**JOB**
Can you quote every line of text in the material below verbatim, leaving out the pictures?

**RECORDS FOR THIS EXERCISE**
------------

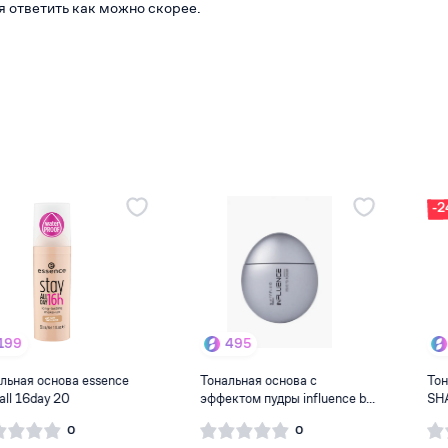
я ответить как можно скорее.
-24%
495
373
Тональная основа с
Тональный крем Viviene Sabo
эффектом пудры influence b...
SHAKE soft blur ...
0
0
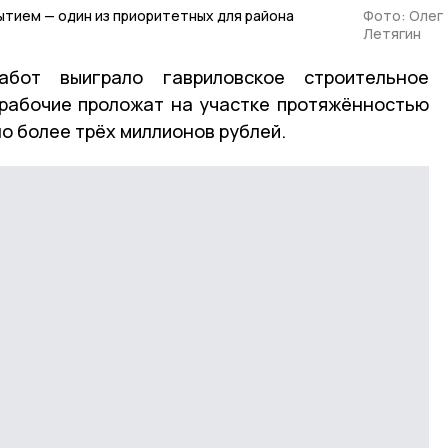
тием — один из приоритетных для района
Фото: Олег
Летягин
бот выиграло гавриловское строительное
 рабочие проложат на участке протяжённостью
о более трёх миллионов рублей.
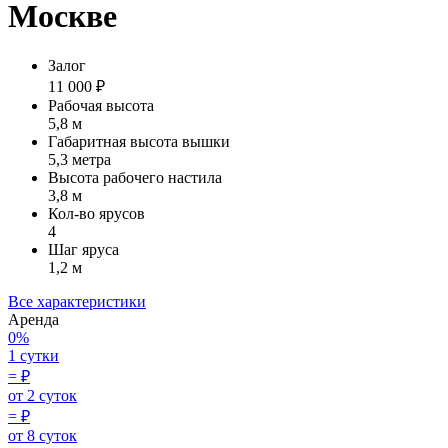
Москве
Залог
11 000 ₽
Рабочая высота
5,8 м
Габаритная высота вышки
5,3 метра
Высота рабочего настила
3,8 м
Кол-во ярусов
4
Шаг яруса
1,2 м
Все характеристики
Аренда
0%
1 сутки
=
₽
от 2 суток
=
₽
от 8 суток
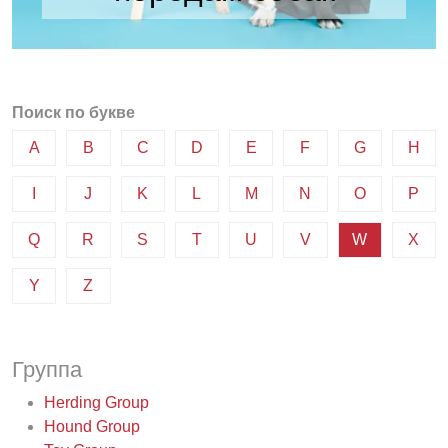
Поиск по букве
A
B
C
D
E
F
G
H
I
J
K
L
M
N
O
P
Q
R
S
T
U
V
W
X
Y
Z
Группа
Herding Group
Hound Group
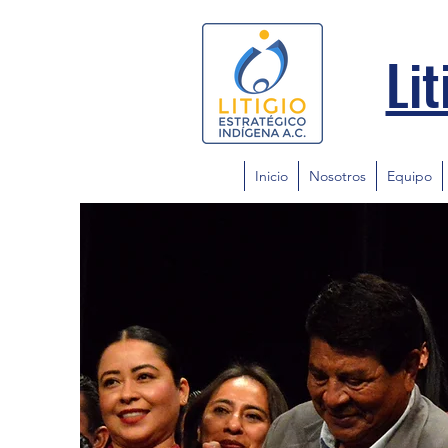
Lit
Inicio
Nosotros
Equipo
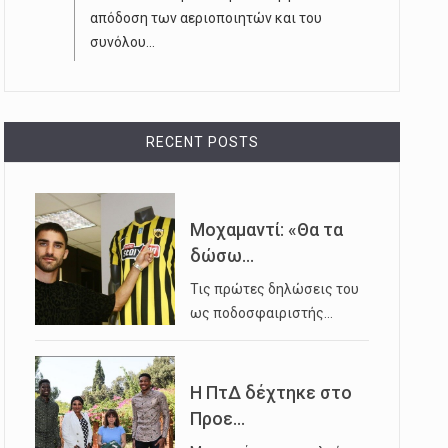
απόδοση των αεριοποιητών και του
συνόλου...
RECENT POSTS
Μοχαμαντί: «Θα τα
δώσω...
Τις πρώτες δηλώσεις του
ως ποδοσφαιριστής…
Η ΠτΔ δέχτηκε στο
Προε...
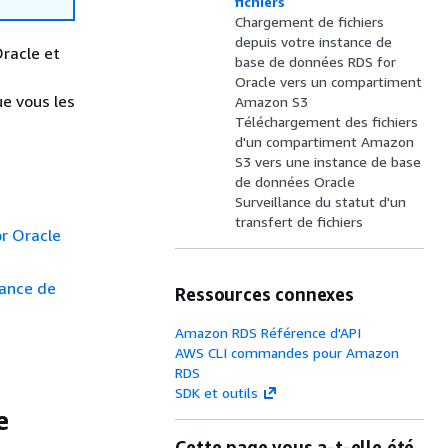
fichiers
Chargement de fichiers
depuis votre instance de
racle et
base de données RDS for
Oracle vers un compartiment
ue vous les
Amazon S3
Téléchargement des fichiers
d'un compartiment Amazon
S3 vers une instance de base
de données Oracle
Surveillance du statut d'un
transfert de fichiers
r Oracle
tance de
Ressources connexes
Amazon RDS Référence d'API
AWS CLI commandes pour Amazon
RDS
SDK et outils
e
Cette page vous a-t-elle été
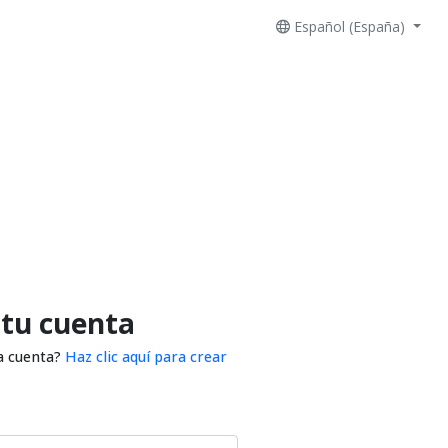
Español (España)
 tu cuenta
a cuenta?
Haz clic aquí para crear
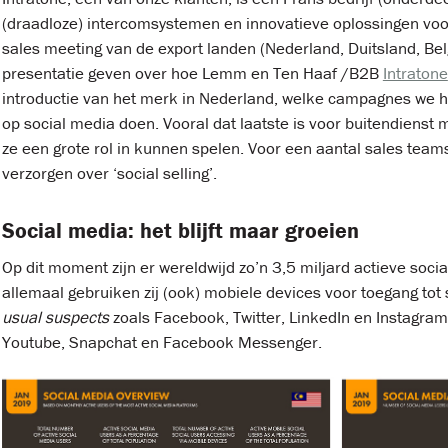
(draadloze) intercomsystemen en innovatieve oplossingen vo
sales meeting van de export landen (Nederland, Duitsland, Be
presentatie geven over hoe Lemm en Ten Haaf /B2B
Intratone
introductie van het merk in Nederland, welke campagnes we 
op social media doen. Vooral dat laatste is voor buitendiens
ze een grote rol in kunnen spelen. Voor een aantal sales tea
verzorgen over ‘social selling’.
Social media: het blijft maar groeien
Op dit moment zijn er wereldwijd zo’n 3,5 miljard actieve soci
allemaal gebruiken zij (ook) mobiele devices voor toegang tot
usual suspects
zoals Facebook, Twitter, LinkedIn en Instagram
Youtube, Snapchat en Facebook Messenger.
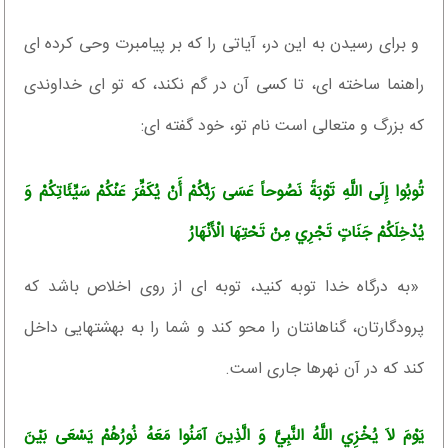
و براى رسيدن به اين در، آياتى را كه بر پيامبرت وحى كرده ‏اى
راهنما ساخته ‏اى، تا كسى آن در گم نكند، كه تو اى خداوندى
كه بزرگ و متعالى است نام تو، خود گفته ‏اى:
تُوبُوا إِلَى اللَّهِ تَوْبَةً نَصُوحاً عَسَى رَبُّكُمْ أَنْ يُكَفِّرَ عَنْكُمْ سَيِّئَاتِكُمْ وَ
يُدْخِلَكُمْ جَنَاتٍ تَجْرِي مِنْ تَحْتِهَا الْأَنْهَارُ
«به درگاه خدا توبه كنيد، توبه ‏اى از روى اخلاص باشد كه
پرودگارتان، گناهانتان را محو كند و شما را به بهشتهايى داخل
كند كه در آن نهرها جارى است.
يَوْمَ لاَ يُخْزِي اللَّهُ النَّبِيَّ وَ الَّذِينَ آمَنُوا مَعَهُ نُورُهُمْ يَسْعَى بَيْنَ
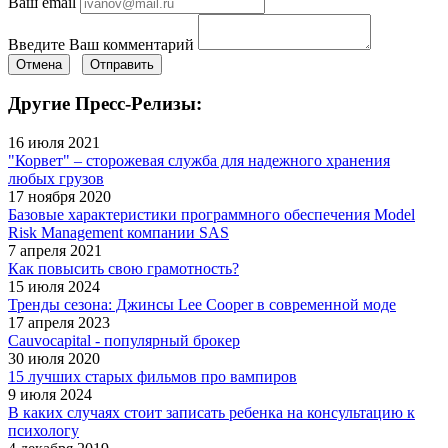
Ваш email
Введите Ваш комментарий
Отмена
Отправить
Другие Пресс-Релизы:
16 июля 2021
"Корвет" – сторожевая служба для надежного хранения
любых грузов
17 ноября 2020
Базовые характеристики программного обеспечения Model
Risk Management компании SAS
7 апреля 2021
Как повысить свою грамотность?
15 июля 2024
Тренды сезона: Джинсы Lee Cooper в современной моде
17 апреля 2023
Cauvocapital - популярный брокер
30 июля 2020
15 лучших старых фильмов про вампиров
9 июля 2024
В каких случаях стоит записать ребенка на консультацию к
психологу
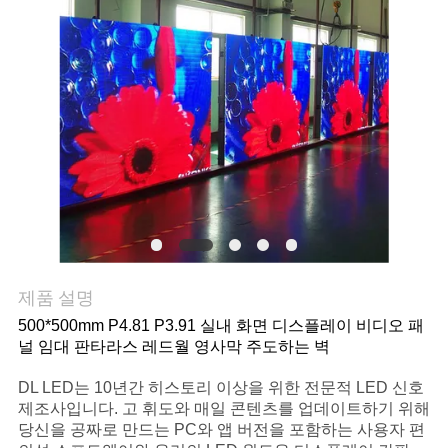
관
리
연
락
주
세
제품 설명
요
500*500mm P4.81 P3.91 실내 화면 디스플레이 비디오 패
널 임대 판타라스 레드월 영사막 주도하는 벽
뉴
DL LED는 10년간 히스토리 이상을 위한 전문적 LED 신호
스
제조사입니다. 고 휘도와 매일 콘텐츠를 업데이트하기 위해
당신을 공짜로 만드는 PC와 앱 버전을 포함하는 사용자 편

------------

**RESPONSE TO THE TASK**
я ответить как можно скорее.
-24%
495
373
Тональная основа с
Тональный крем Viviene Sabo
эффектом пудры influence b...
SHAKE soft blur ...
0
0
тием — один из приоритетных для района
Фото: Олег
Летягин
бот выиграло гавриловское строительное
 рабочие проложат на участке протяжённостью
о более трёх миллионов рублей.
Москве
Залог
11 000 ₽
Рабочая высота
5,8 м
Габаритная высота вышки
5,3 метра
Высота рабочего настила
3,8 м
Кол-во ярусов
4
Шаг яруса
1,2 м
Все характеристики
Аренда
0%
1 сутки
=
₽
от 2 суток
=
₽
от 8 суток
Поиск по букве
A
B
C
D
E
F
G
H
I
J
K
L
M
N
O
P
Q
R
S
T
U
V
W
X
Y
Z
Группа
Herding Group
Hound Group
Lit
Inicio
Nosotros
Equipo
απόδοση των αεριοποιητών και του
συνόλου...
RECENT POSTS
Μοχαμαντί: «Θα τα
δώσω...
Τις πρώτες δηλώσεις του
ως ποδοσφαιριστής…
Η ΠτΔ δέχτηκε στο
Προε...
fichiers
Chargement de fichiers
depuis votre instance de
racle et
base de données RDS for
Oracle vers un compartiment
ue vous les
Amazon S3
Téléchargement des fichiers
d'un compartiment Amazon
S3 vers une instance de base
de données Oracle
Surveillance du statut d'un
transfert de fichiers
r Oracle
tance de
Ressources connexes
Amazon RDS Référence d'API
AWS CLI commandes pour Amazon
RDS
SDK et outils
e
Cette page vous a-t-elle été
Español (España)
 tu cuenta
a cuenta?
Haz clic aquí para crear
(draadloze) intercomsystemen en innovatieve oplossingen vo
sales meeting van de export landen (Nederland, Duitsland, Be
presentatie geven over hoe Lemm en Ten Haaf /B2B
Intratone
introductie van het merk in Nederland, welke campagnes we 
op social media doen. Vooral dat laatste is voor buitendiens
ze een grote rol in kunnen spelen. Voor een aantal sales tea
verzorgen over ‘social selling’.
Social media: het blijft maar groeien
Op dit moment zijn er wereldwijd zo’n 3,5 miljard actieve soci
allemaal gebruiken zij (ook) mobiele devices voor toegang tot
usual suspects
zoals Facebook, Twitter, LinkedIn en Instagram
Youtube, Snapchat en Facebook Messenger.
و براى رسيدن به اين در، آياتى را كه بر پيامبرت وحى كرده ‏اى
راهنما ساخته ‏اى، تا كسى آن در گم نكند، كه تو اى خداوندى
كه بزرگ و متعالى است نام تو، خود گفته ‏اى:
تُوبُوا إِلَى اللَّهِ تَوْبَةً نَصُوحاً عَسَى رَبُّكُمْ أَنْ يُكَفِّرَ عَنْكُمْ سَيِّئَاتِكُمْ وَ
يُدْخِلَكُمْ جَنَاتٍ تَجْرِي مِنْ تَحْتِهَا الْأَنْهَارُ
«به درگاه خدا توبه كنيد، توبه ‏اى از روى اخلاص باشد كه
پرودگارتان، گناهانتان را محو كند و شما را به بهشتهايى داخل
كند كه در آن نهرها جارى است.
يَوْمَ لاَ يُخْزِي اللَّهُ النَّبِيَّ وَ الَّذِينَ آمَنُوا مَعَهُ نُورُهُمْ يَسْعَى بَيْنَ
Ваш email
Введите Ваш комментарий
Отмена
Отправить
Другие Пресс-Релизы:
16 июля 2021
"Корвет" – сторожевая служба для надежного хранения
любых грузов
17 ноября 2020
Базовые характеристики программного обеспечения Model
Risk Management компании SAS
7 апреля 2021
Как повысить свою грамотность?
15 июля 2024
Тренды сезона: Джинсы Lee Cooper в современной моде
17 апреля 2023
Cauvocapital - популярный брокер
30 июля 2020
15 лучших старых фильмов про вампиров
9 июля 2024
В каких случаях стоит записать ребенка на консультацию к
психологу
관
리
연
락
주
세
제품 설명
요
500*500mm P4.81 P3.91 실내 화면 디스플레이 비디오 패
널 임대 판타라스 레드월 영사막 주도하는 벽
뉴
DL LED는 10년간 히스토리 이상을 위한 전문적 LED 신호
스
제조사입니다. 고 휘도와 매일 콘텐츠를 업데이트하기 위해
당신을 공짜로 만드는 PC와 앱 버전을 포함하는 사용자 편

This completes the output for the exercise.